Many of the arrests could have been avoided, or at least corrected before the suspect spent days in jail, if officials had checked basic identifiying information, says the American Civil Liberties Union of Colorado in a motion seeking judgment in favor of the plaintiffs in several false-arrest suits.

The ACLU says some arrested suspects have been of the wrong race, the wrong gender, decades younger than the individual actually sought or lacking identifying marks, such as tattoos. Some also allegedly did not match the fingerprints on file for the correct suspect or had a different date of birth, reports the Denver Post.

Stolen identities can also be a significant problem. One man was mistakenly arrested twice on a warrant for a different individual, despite the fact that their tattoos didn’t match, and had to hire a lawyer to try to straighten out the tangled records.

Forced to miss work and docked on his paycheck when he was arrested and jailed on a warrant from another suspect’s burglary and sexual assault case, Carlos Alberto Hernandez, 34, said in a court filing that he feared losing his job and had problems with his girlfriend due to the nature of the charges, the newspaper reports.

County and local officials admit mistakes are sometimes made, but said they occur in only a small fraction of the overall cases, the Post reports.
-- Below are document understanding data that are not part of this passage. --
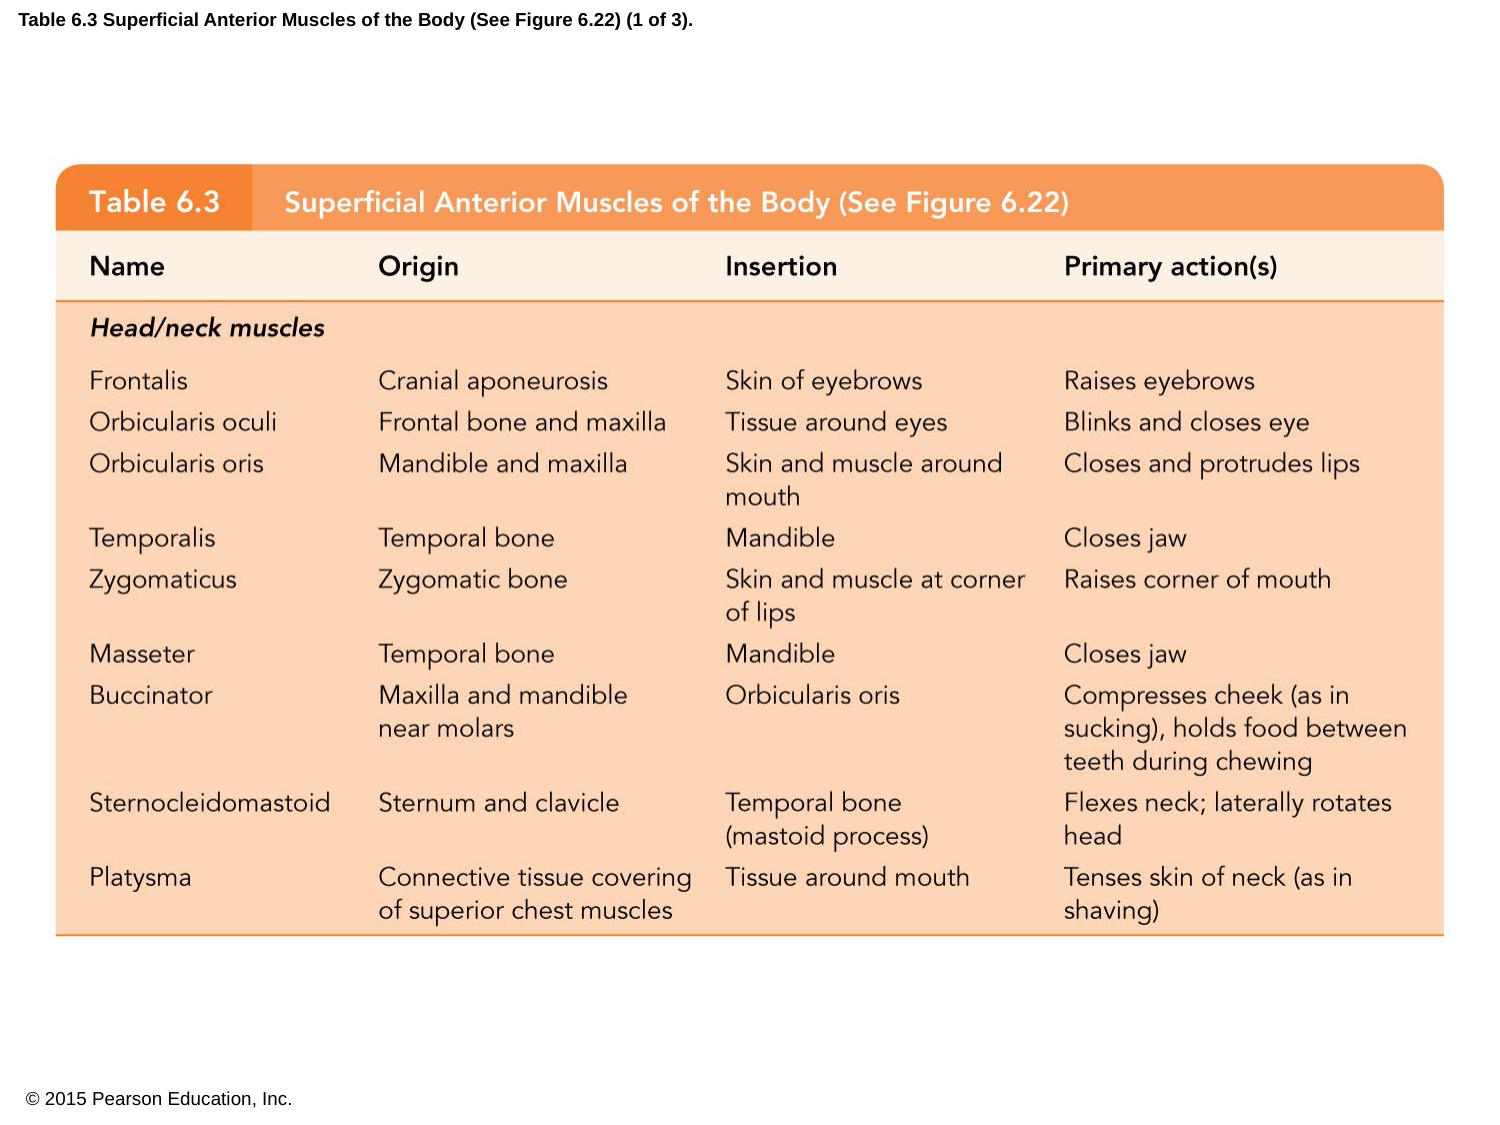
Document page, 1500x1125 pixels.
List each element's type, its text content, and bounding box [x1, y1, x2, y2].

title Table 6.3 Superficial Anterior Muscles of the Body (See Figure 6.22) (1 of 3). [3, 0, 1452, 50]
picture [48, 157, 1452, 941]
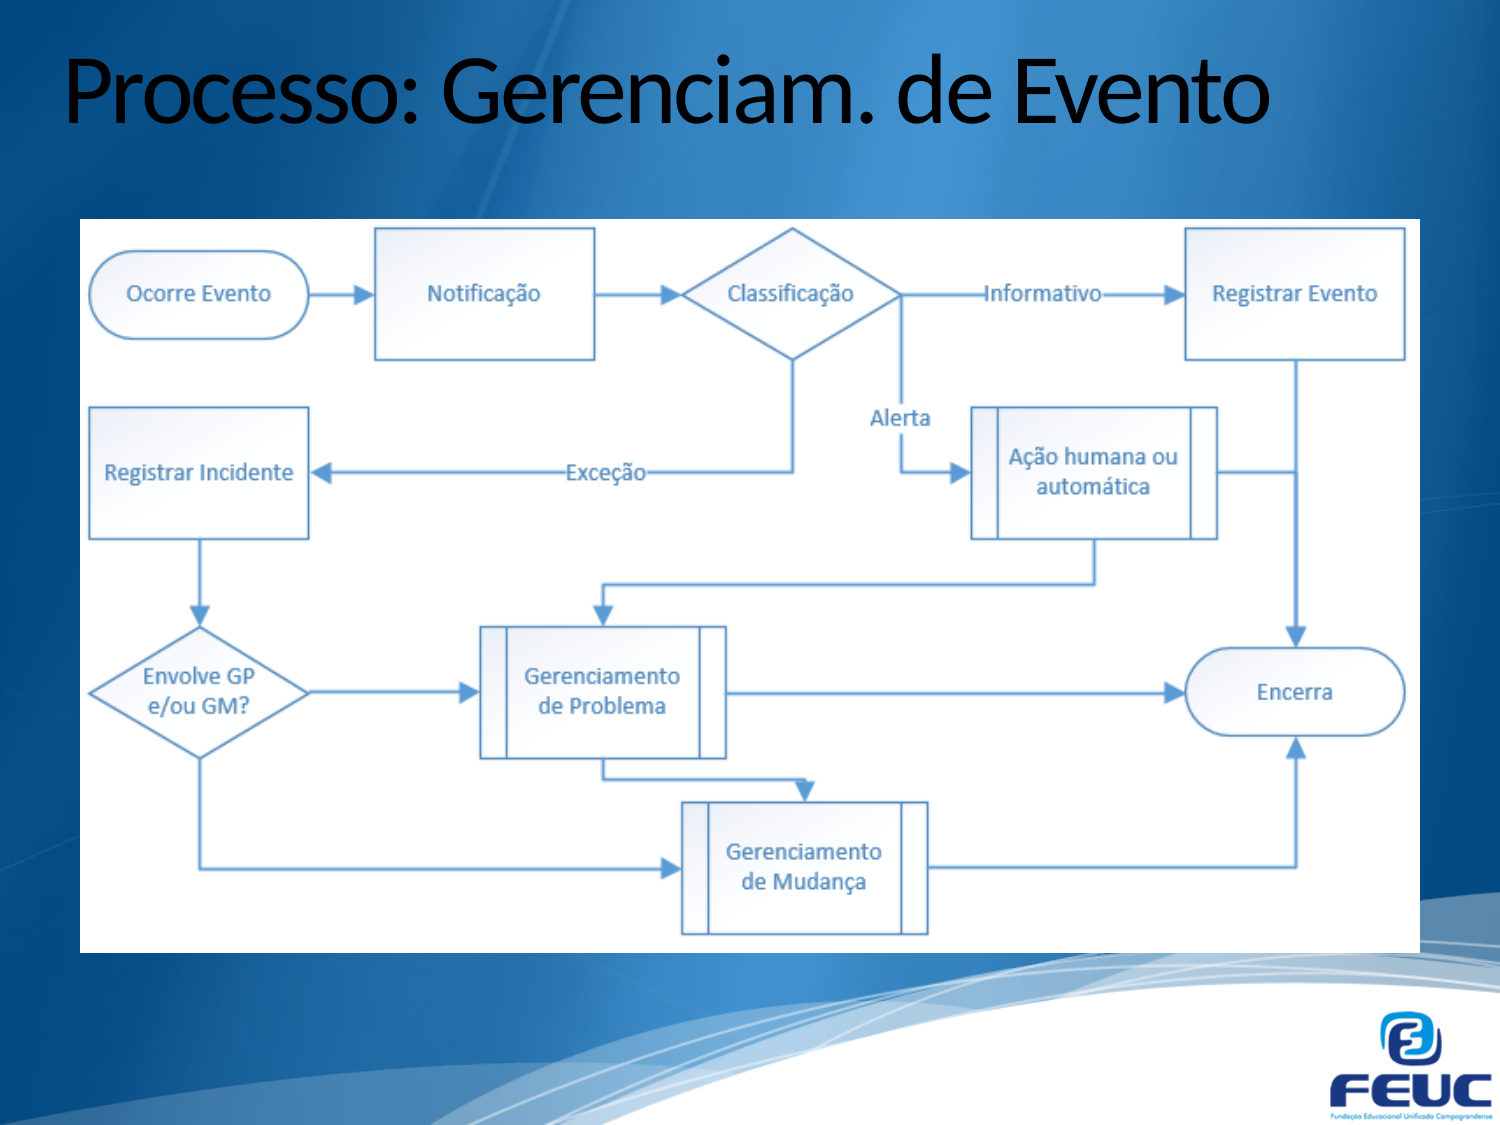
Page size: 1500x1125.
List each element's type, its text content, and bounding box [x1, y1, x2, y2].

title Processo: Gerenciam. de Evento [62, 37, 1438, 147]
picture [0, 0, 1500, 1125]
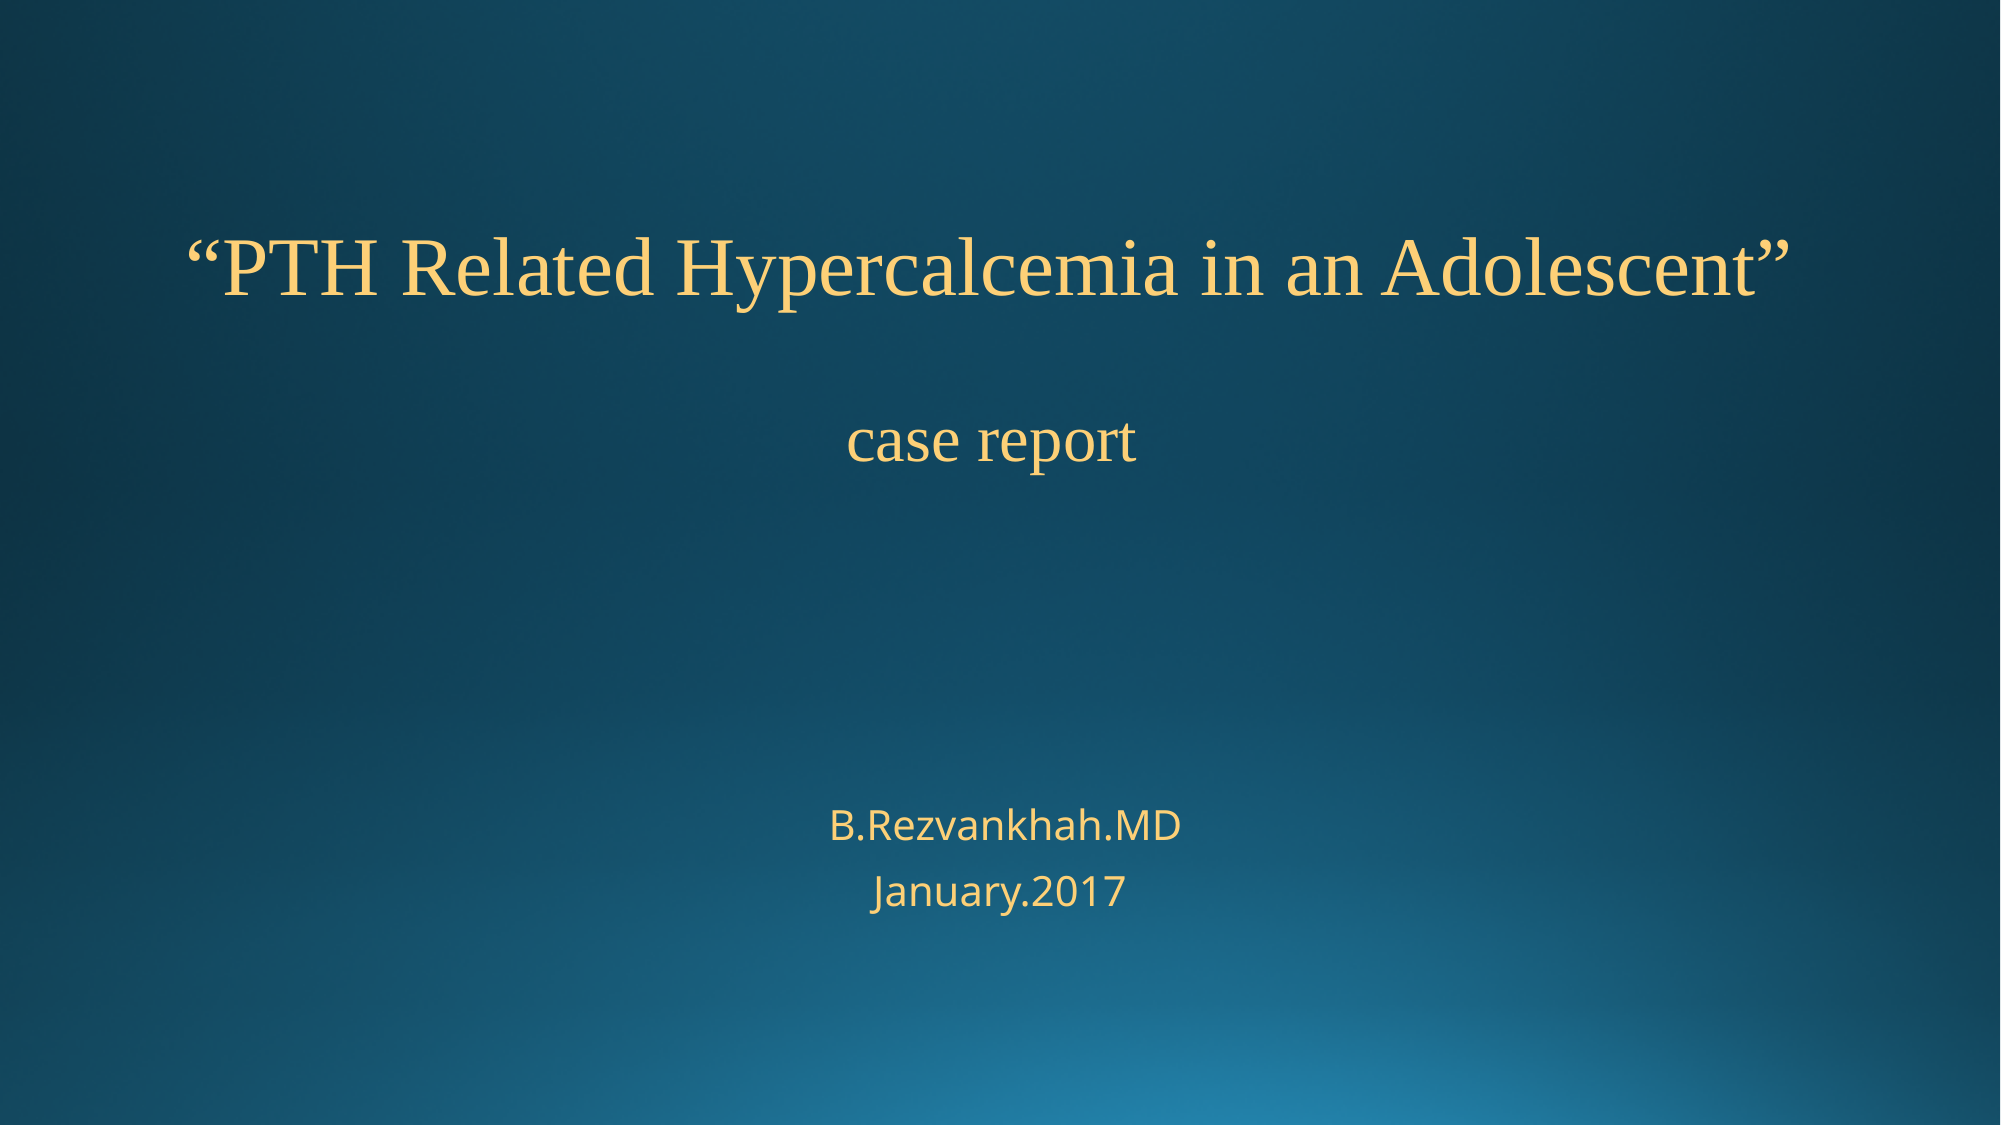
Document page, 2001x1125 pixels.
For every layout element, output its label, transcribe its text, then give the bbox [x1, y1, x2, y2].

They also argue that the mistakes fall short of the “deliberate indifference” standard that must be met to establish a constitutional violation.

Legal director Mark Silverstein of the ACLU of Colorado says there should be a procedure in place to check promptly to see whether the identifying information and description matches when a suspect is brought in.

The ACLU says hundreds of the mistaken-identity jailings could have been avoided or curtailed if such checks had been made promptly.